Para quando é que poderemos esperar o desenvolvimento da biografia de Álvaro Cunhal? Tem esperança ainda de alguma vez ser permitido o acesso ao arquivo do PCP e de conseguir aprofundar muitos dos aspetos que giram em torno do PREC, do 25 de novembro, etc.?
As minhas relações com o PCP nessa matéria variaram muito conforme os anos. Cheguei a uma altura em que fiz um pedido formal de acesso ao arquivo e foi-me respondido que havia uma infestação de abelhas, ao que eu respondi: "eu vou vestido de apicultor, não há problema nenhum". Evidentemente, não aconteceu nada. Normalmente, o arquivo do PCP está fechado a tudo aquilo que interessa. No último volume, já consegui pedir doze documentos e recebi dois, o que é uma verdadeira revolução. Neste, também já pedi algumas coisas e vou pedir outras. Faço esses pedidos já numa fase avançada do trabalho. Porquê? Porque tenho que ter a certeza que eles existem, que os posso descrever, e que eles estão no arquivo do PCP. Quando não há cá, tento arranjar noutro sítio. Por exemplo, o Partido Comunista Português correspondia-se com o francês, correspondia-se com o italiano, correspondia-se com o espanhol, correspondia-se com o romeno, com quem tinha, aliás, muito boas relações, com o russo, com o da RDA. Tenho que juntar estas coisas todas, mas faz-me imensa falta. Este volume já tem o problema de haver muitos testemunhos e poucos documentos realmente importantes, centrais.

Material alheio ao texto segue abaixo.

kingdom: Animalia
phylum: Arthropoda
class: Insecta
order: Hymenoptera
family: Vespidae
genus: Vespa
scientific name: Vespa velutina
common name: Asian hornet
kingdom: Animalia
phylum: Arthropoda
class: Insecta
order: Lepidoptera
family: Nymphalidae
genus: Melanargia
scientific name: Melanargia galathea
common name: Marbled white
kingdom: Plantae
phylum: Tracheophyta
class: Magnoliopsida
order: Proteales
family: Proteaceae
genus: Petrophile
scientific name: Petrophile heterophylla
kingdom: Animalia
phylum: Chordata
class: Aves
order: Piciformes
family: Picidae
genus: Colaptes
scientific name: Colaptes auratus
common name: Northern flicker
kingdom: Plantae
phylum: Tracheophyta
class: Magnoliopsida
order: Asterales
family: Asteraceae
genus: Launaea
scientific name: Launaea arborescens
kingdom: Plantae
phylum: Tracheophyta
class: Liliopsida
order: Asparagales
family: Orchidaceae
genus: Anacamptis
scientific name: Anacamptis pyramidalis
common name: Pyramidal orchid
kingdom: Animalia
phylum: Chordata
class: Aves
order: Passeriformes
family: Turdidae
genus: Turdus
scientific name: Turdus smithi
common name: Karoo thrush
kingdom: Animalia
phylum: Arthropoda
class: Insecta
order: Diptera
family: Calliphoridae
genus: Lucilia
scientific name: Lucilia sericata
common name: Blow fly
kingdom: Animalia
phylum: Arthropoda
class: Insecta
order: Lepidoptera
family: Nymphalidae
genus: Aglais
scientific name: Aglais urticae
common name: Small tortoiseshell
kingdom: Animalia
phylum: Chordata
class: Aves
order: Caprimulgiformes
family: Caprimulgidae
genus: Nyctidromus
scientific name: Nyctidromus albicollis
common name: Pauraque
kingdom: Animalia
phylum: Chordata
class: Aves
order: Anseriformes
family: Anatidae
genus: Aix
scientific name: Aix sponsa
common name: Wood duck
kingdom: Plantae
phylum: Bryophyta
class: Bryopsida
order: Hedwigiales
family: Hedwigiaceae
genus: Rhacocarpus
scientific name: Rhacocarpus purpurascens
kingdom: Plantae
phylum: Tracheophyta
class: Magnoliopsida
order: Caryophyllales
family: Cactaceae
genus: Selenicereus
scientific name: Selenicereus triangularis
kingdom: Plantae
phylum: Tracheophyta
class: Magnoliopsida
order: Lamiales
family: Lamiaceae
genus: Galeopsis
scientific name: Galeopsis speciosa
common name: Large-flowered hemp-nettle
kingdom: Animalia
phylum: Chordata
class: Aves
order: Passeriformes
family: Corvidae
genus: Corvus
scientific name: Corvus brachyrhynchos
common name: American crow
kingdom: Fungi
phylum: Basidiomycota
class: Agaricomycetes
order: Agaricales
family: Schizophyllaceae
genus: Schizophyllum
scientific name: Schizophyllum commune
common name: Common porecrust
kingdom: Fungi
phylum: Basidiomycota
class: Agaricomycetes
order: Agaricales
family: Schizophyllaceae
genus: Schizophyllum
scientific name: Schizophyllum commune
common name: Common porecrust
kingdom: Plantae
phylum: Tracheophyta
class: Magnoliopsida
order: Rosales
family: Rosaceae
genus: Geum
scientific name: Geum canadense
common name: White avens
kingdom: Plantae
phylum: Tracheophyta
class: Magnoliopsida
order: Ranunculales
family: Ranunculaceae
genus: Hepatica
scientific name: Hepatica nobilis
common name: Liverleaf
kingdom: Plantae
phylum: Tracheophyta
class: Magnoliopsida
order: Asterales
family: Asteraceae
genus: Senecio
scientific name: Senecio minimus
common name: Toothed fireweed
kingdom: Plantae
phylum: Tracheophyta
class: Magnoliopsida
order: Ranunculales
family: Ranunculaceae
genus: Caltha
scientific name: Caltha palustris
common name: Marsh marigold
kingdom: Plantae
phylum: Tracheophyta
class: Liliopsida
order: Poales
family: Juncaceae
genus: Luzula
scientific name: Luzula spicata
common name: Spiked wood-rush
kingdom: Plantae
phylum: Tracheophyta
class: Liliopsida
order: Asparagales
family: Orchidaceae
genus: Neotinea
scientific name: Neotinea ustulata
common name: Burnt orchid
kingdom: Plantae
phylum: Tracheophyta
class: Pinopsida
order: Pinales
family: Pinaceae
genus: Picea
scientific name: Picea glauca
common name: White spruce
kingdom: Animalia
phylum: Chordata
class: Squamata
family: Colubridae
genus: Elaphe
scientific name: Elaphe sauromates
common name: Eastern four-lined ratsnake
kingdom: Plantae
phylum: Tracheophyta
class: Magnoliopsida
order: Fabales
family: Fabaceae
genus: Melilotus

O trabalho que tem desenvolvido através da associação cultural Ephemera é único em Portugal e muito pouco visto na Europa. O modelo de uma fundação será o que mais se adequa para assegurar o futuro?
Sim e não. A associação cultural Ephemera é mais parecida com as experiências anglo-saxónicas do que propriamente do resto da Europa. Há coisas semelhantes no Reino Unido e nos Estados Unidos. Têm é uma dimensão, apesar de tudo, mais pequena. Eu tenho várias vezes falado com os responsáveis pela legislação sobre as fundações, chamando a atenção que nós quereríamos uma mudança da lei que conjugasse a solidez patrimonial das fundações com o estilo de trabalho na base de voluntários, que é o que nós temos, ou das "charities" inglesas. Eles dizem sim, sim, mas depois a coisa nunca mais avança. Ou porque se vão embora para a Europa ou porque cai o Governo.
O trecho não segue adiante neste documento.